→ Exercise prompt
Please transcribe everything in the Open Distro guide from "Open Distro for Elasticsearch Kickstart" down to "(Monitoring & Triggers)", keeping every word and mark unchanged.

+++ Passage to read

Open Distro for Elasticsearch Kickstart guide
Recently Updated 14th June 2020 - Now supports up to version 1.8.0 of Open Distro
Open Distro for Elasticsearch is a very recent fork of Elasticsearch by Amazon that aims to distribute a version with enhanced features that you'd traditionally have to pay for with Elasticsearch.
Some of these open sourced features are available today:
- Security & Authentication (Kibana & Elasticsearch)
- Alerting (Monitoring & Triggers)
- SQL Queries
- perftop (Performance monitoring for stack)
There's also a decent explanation as to why Amazon is going down this path, a key line to take away:
As was the case with Java and OpenJDK, our intention is not to fork Elasticsearch, and we will be making contributions back to the Apache 2.0-licensed Elasticsearch upstream project as we develop add-on enhancements to the base open source software.
Adrian Cockcroft - Keeping Open Source Open – Open Distro for Elasticsearch
Purpose
The purpose of this guide is to give a really streamlined introduction to Open Distro for Elasticsearch and extend the examples on the website to include a small example to prove that all our usual features from elastic are intact.
Nothing I do within this guide is exceptionally unique in terms of actual configuration of Open Distro for Elasticsearch however I believe applying a practical example when trying to learn a new tool is really important! All the code we'll be using can be found in t04glovern/open-distro-kickstart
Outcome
By the end of this post you'll have setup a simple multi node cluster of Elasticsearch nodes and a Kibana frontend that will be used to view interesting data about a podcast I'm quite fond of called The Dollop.
Open Distro Dockerized
You'll need Docker installed on the system you're working with so download the Community Edition and install that to begin with. Also pull down a copy of the demo repository t04glovern/open-distro-kickstart using the following git commands
git clone https://github.com/t04glovern/open-distro-kickstart
Next we're going to run docker-compose to bring up three different containers for us that are defined in the docker-compose.yml file.

++++++
+++ Dataset extract

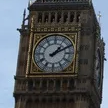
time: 1:10
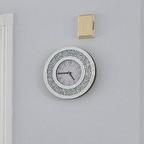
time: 4:44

++++++

→ Written answer
Open Distro for Elasticsearch Kickstart guide
Recently Updated 14th June 2020 - Now supports up to version 1.8.0 of Open Distro
Open Distro for Elasticsearch is a very recent fork of Elasticsearch by Amazon that aims to distribute a version with enhanced features that you'd traditionally have to pay for with Elasticsearch.
Some of these open sourced features are available today:
- Security & Authentication (Kibana & Elasticsearch)
- Alerting (Monitoring & Triggers)